US Secretary of State Hillary Clinton
Source: Press TV
The US has officially changed its policy regarding Iran’s nuclear energy program, saying it is now adamant in preventing Tehran from allegedly achieving the “capability” of building nuclear weapons rather than actually producing one.
“It’s absolutely clear that the president’s (Barack Obama’s) policy is to prevent Iran from having nuclear weapons capability,” Secretary of State Hillary Clinton told the US House Committee on Foreign Affairs on Wednesday, the Jerusalem Post reported.
On February 16, US Senator Joe Lieberman published a statement on his website, announcing that 32 senators - both Republicans and Democrats - had banded together to introduce a resolution urging action to prevent Iran from pushing “forward in its pursuit of a nuclear weapons capability.”
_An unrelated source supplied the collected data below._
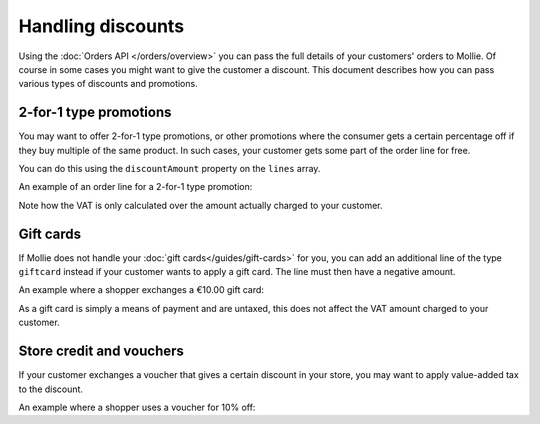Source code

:Handling discounts
==================

Using the :doc:`Orders API </orders/overview>` you can pass the full details of your customers' orders to Mollie.
Of course in some cases you might want to give the customer a discount. This document describes how you can pass
various types of discounts and promotions.


2-for-1 type promotions
^^^^^^^^^^^^^^^^^^^^^^^
You may want to offer 2-for-1 type promotions, or other promotions where the consumer gets a certain percentage off if
they buy multiple of the same product. In such cases, your customer gets some part of the order line for free. 

You can do this using the ``discountAmount`` property on the ``lines`` array.

An example of an order line for a 2-for-1 type promotion:

.. code-block:: json
   :linenos:

   [
       {
           "name": "LEGO City Monster Truck 60180 Building Kit",
           "type": "physical",
           "unitPrice": {
               "currency": "EUR",
               "value": "19.99"
           },
           "vatRate": "21.00",
           "quantity": 2,
           "totalAmount": {
               "currency": "EUR",
               "value": "19.99"
           },
           "discountAmount": {
               "currency": "EUR",
               "value": "19.99"
           },
           "vatAmount": {
               "currency": "EUR",
               "value": "3.47"
           }
       }
   ]

Note how the VAT is only calculated over the amount actually charged to your customer.

Gift cards
^^^^^^^^^^

If Mollie does not handle your :doc:`gift cards</guides/gift-cards>` for you, you can add an additional line of the type
``giftcard`` instead if your customer wants to apply a gift card. The line must then have a negative amount.

An example where a shopper exchanges a €10.00 gift card:

.. code-block:: json
   :linenos:

   [
       {
           "name": "LEGO City Monster Truck 60180 Building Kit",
           "type": "physical",
           "unitPrice": {
               "currency": "EUR",
               "value": "19.99"
           },
           "vatRate": "21.00",
           "quantity": 2,
           "totalAmount": {
               "currency": "EUR",
               "value": "38.98"
           },
           "vatAmount": {
               "currency": "EUR",
               "value": "6.94"
           }
       },
       {
           "name": "€ 10 VVV Gift card",
           "type": "gift_card",
           "unitPrice": {
               "currency": "EUR",
               "value": "-10.00"
           },
           "vatRate": "0.00",
           "quantity": 1,
           "totalAmount": {
               "currency": "EUR",
               "value": "-10.00"
           },
           "vatAmount": {
               "currency": "EUR",
               "value": "0.00"
           }
       }
   ]

As a gift card is simply a means of payment and are untaxed, this does not affect the VAT amount charged to your
customer.

Store credit and vouchers
^^^^^^^^^^^^^^^^^^^^^^^^^

If your customer exchanges a voucher that gives a certain discount in your store, you may want to apply value-added tax
to the discount.

An example where a shopper uses a voucher for 10% off:

.. code-block:: json
   :linenos:

   [
       {
           "name": "LEGO City Monster Truck 60180 Building Kit",
           "type": "physical",
           "unitPrice": {
               "currency": "EUR",
               "value": "19.99"
           },
           "vatRate": "21.00",
           "quantity": 2,
           "totalAmount": {
               "currency": "EUR",
               "value": "38.98"
           },
           "vatAmount": {
               "currency": "EUR",
               "value": "6.94"
           }
       },
       {
           "name": "HERFST10 voucher code",
           "type": "store_credit",
           "unitPrice": {
               "currency": "EUR",
               "value": "-3.90"
           },
           "vatRate": "21.00",
           "quantity": 1,
           "totalAmount": {
               "currency": "EUR",
               "value": "-3.90"
           },
           "vatAmount": {
               "currency": "EUR",
               "value": "-0.68"
           }
       }
   ]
“By rejecting any policy that would rely on containment of a nuclear-weapons capable Iran, this bi-partisan resolution sends a clear message to Iran’s rulers that the United States will stop them from acquiring nuclear weapons capability,” the statement said.
Commenting on the shift in the US policy regarding Iran’s nuclear energy program, Robert Parry, an American award-winning investigative journalist and author, said the distinction between Iran’s alleged “pursuit of a nuclear weapon” and its alleged “pursuit of a nuclear weapons capability” is a subtle but “important” one.
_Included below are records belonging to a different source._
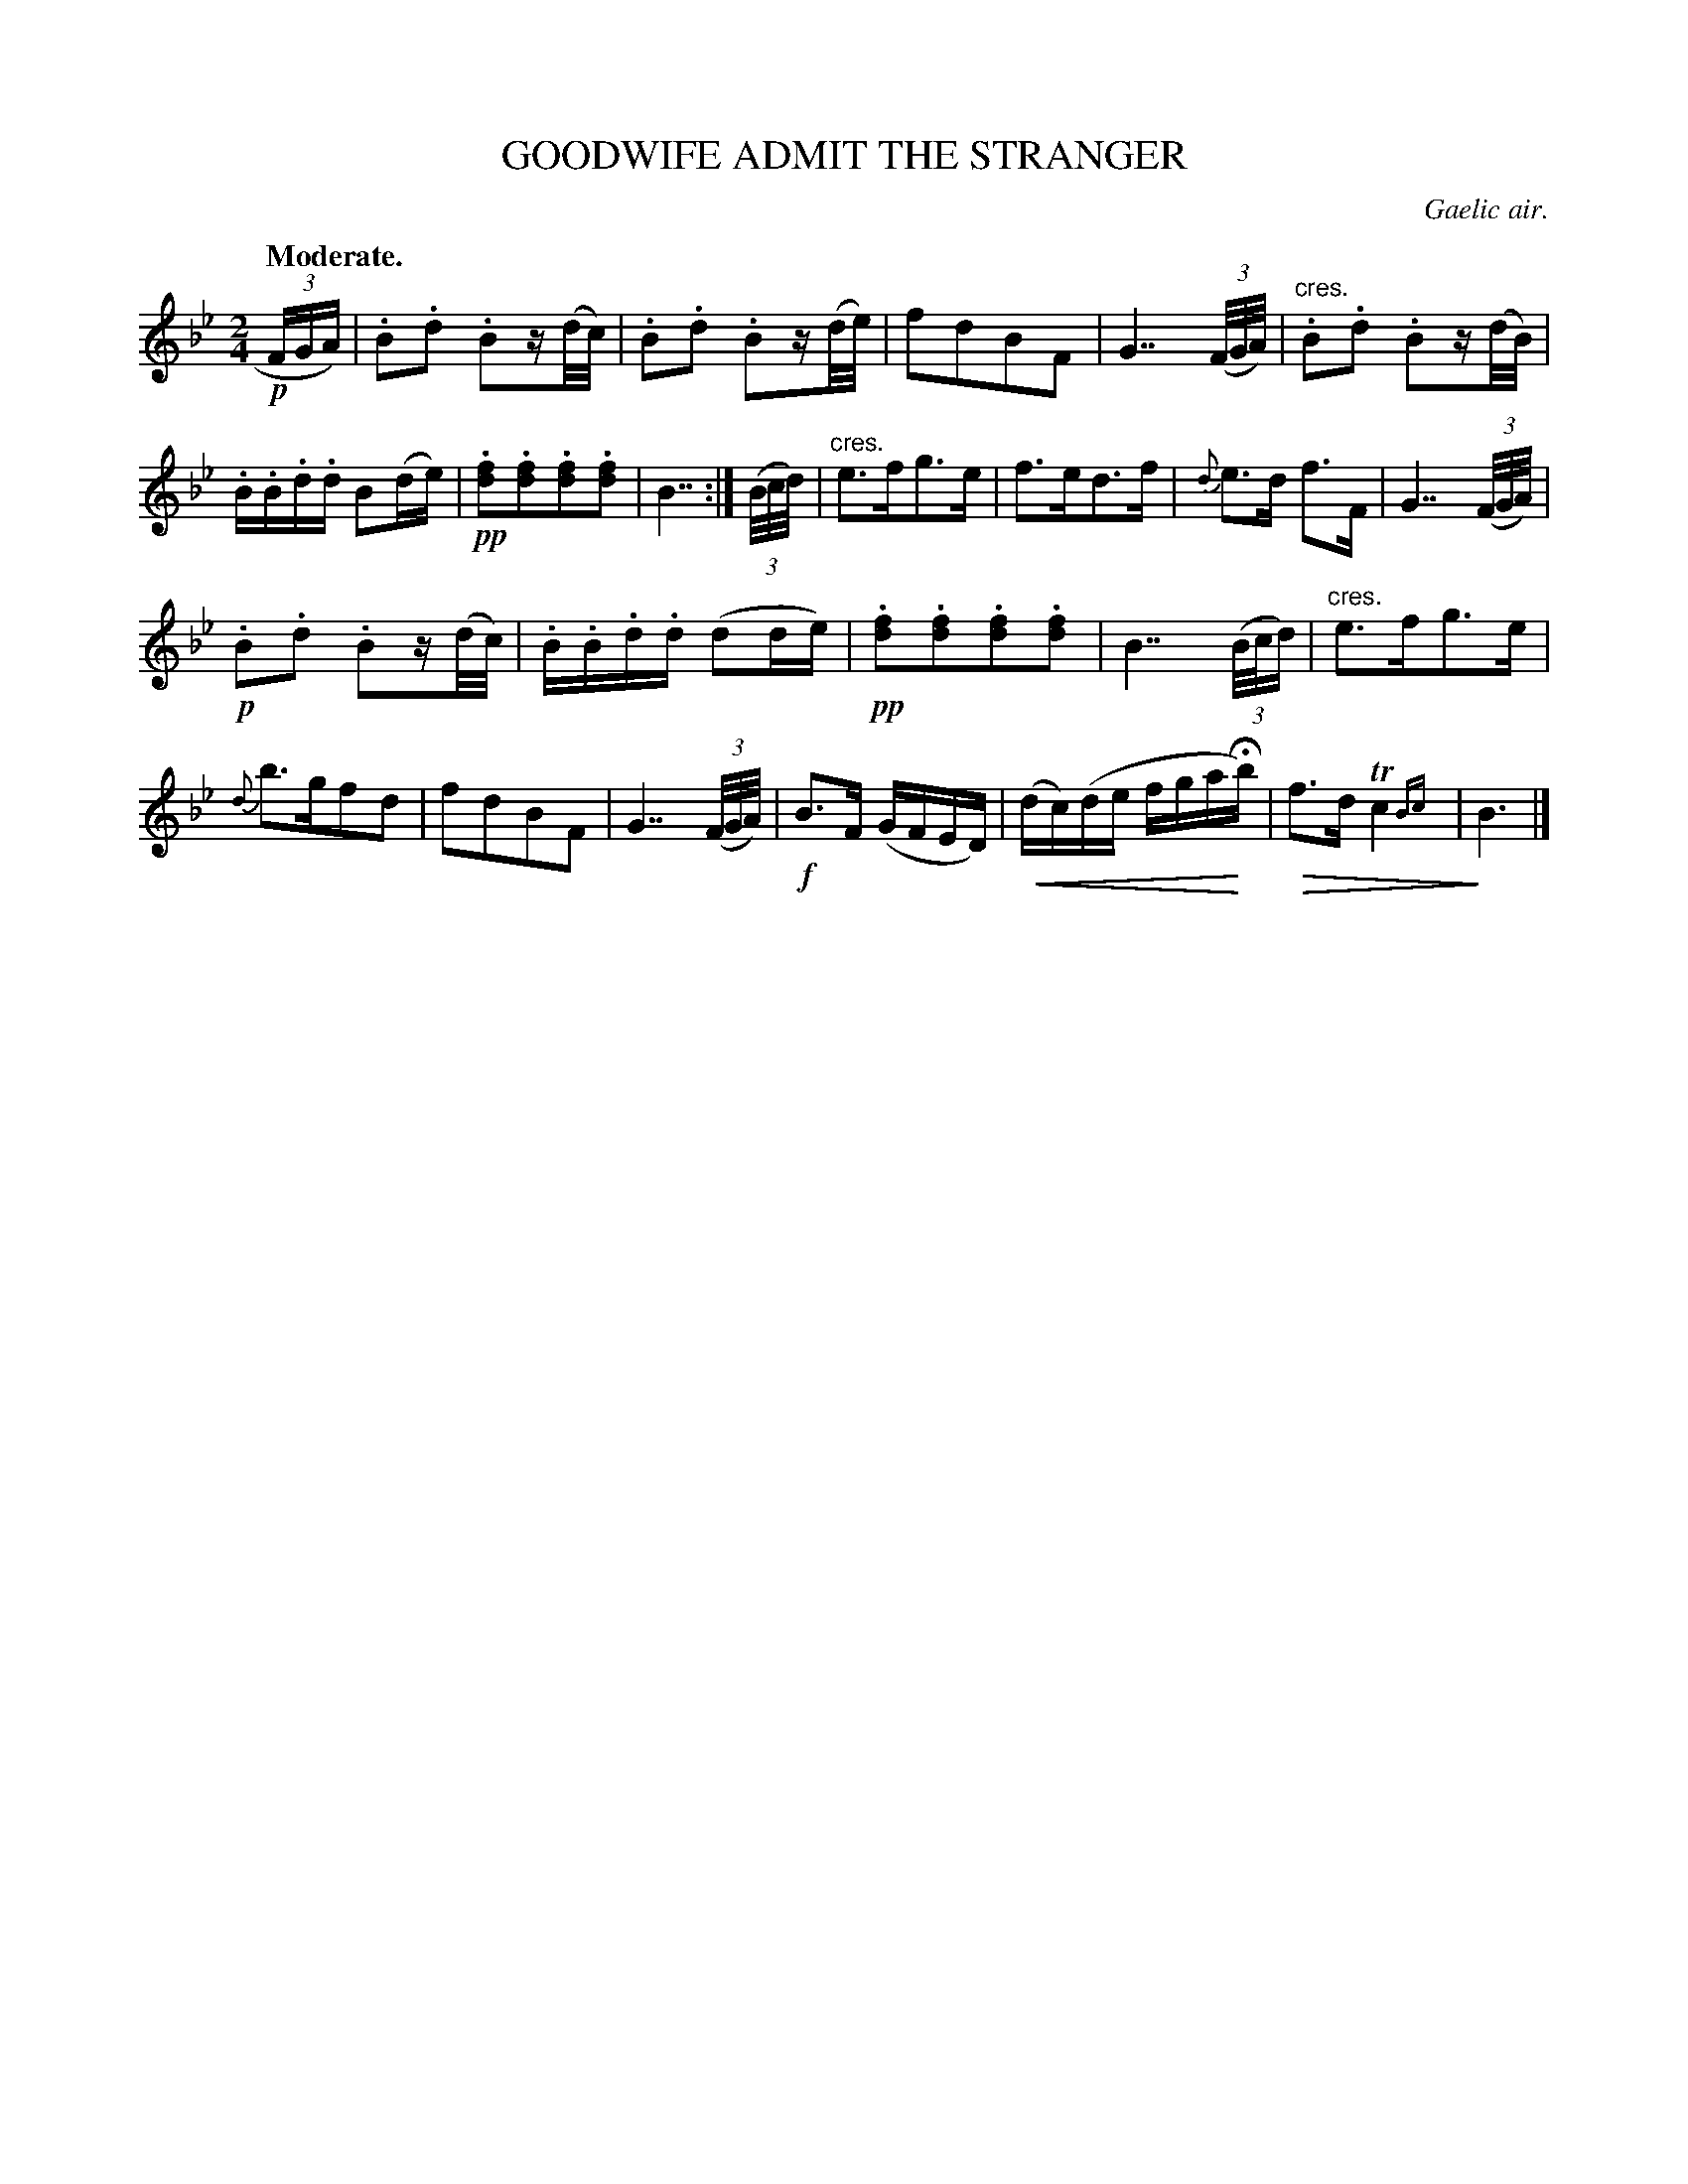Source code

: X: 10212
T: GOODWIFE ADMIT THE STRANGER
O: Gaelic air.
Q: "Moderate."
%R: air, march
N: This is version 2, for ABC software that understands cresc/diminuendo symbols or trailing grace notes.
U: p=!crescendo(!
U: P=!crescendo)!
U: Q=!diminuendo(!
U: q=!diminuendo)!
B: W. Hamilton "Universal Tune-Book" Vol. 1 Glasgow 1844 p.21 #2
S: http://imslp.org/wiki/Hamilton's_Universal_Tune-Book_(Various)
Z: 2016 John Chambers <jc:trillian.mit.edu>
N: Several dotted quarter notes changed to double-dotted, to fix the rhythms.
M: 2/4
L: 1/16
K: Bb
%%slurgraces yes
%%graceslurs yes
% - - - - - - - - - - - - - - - - - - - - - - - - -
!p!(3FGA) |\
.B2.d2 .B2z(d/c/) | .B2.d2 .B2z(d/e/) |\
f2d2B2F2 | G7 (3(F/G/A/) |"^cres."\
.B2.d2 .B2z(d/B/) | .B.B.d.d B2(de) |\
!pp!.[f2d2].[f2d2].[f2d2].[f2d2] | B7 :|\
(3(B/c/d/) |"cres."\
e3fg3e | f3ed3f |\
{d}e3d f3F | G7 (3(F/G/A/) |
!p!.B2.d2 .B2z(d/c/) | .B.B.d.d (d2de) |\
!pp!.[f2d2].[f2d2].[f2d2].[f2d2] | B7 \
(3(B/c/d) |"cres."\
e3fg3e | {d}b3gf2d2 |\
f2d2B2F2 | G7 (3(F/G/A/) |!f!\
B3F (GFED) | p(dc)(de fgaHPb) |\
Qf3d Tc4 {Bc}| qB6 |]
% - - - - - - - - - - - - - - - - - - - - - - - - -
“The distinction is important because a ‘capability’ can mean almost anything, since peaceful nuclear research also can be applicable to bomb building,” he noted.
“To deny Iran the ‘capability’ would almost surely require a war between the United States and Iran, a course that some neocons have been quietly desiring for at least the past decade,” Parry added.
The United States, Israel, and some of their allies accuse Iran of pursuing military objectives in its nuclear energy program and have used this pretext to impose international and unilateral sanctions on the Islamic Republic and to call for a military strike against Tehran.
Iran has repeatedly refuted the Western allegations, arguing that as a signatory to the nuclear Non-Proliferation Treaty (NPT) and a member of the International Atomic Energy Agency (IAEA), it is entitled to develop and acquire nuclear technology for peaceful purposes.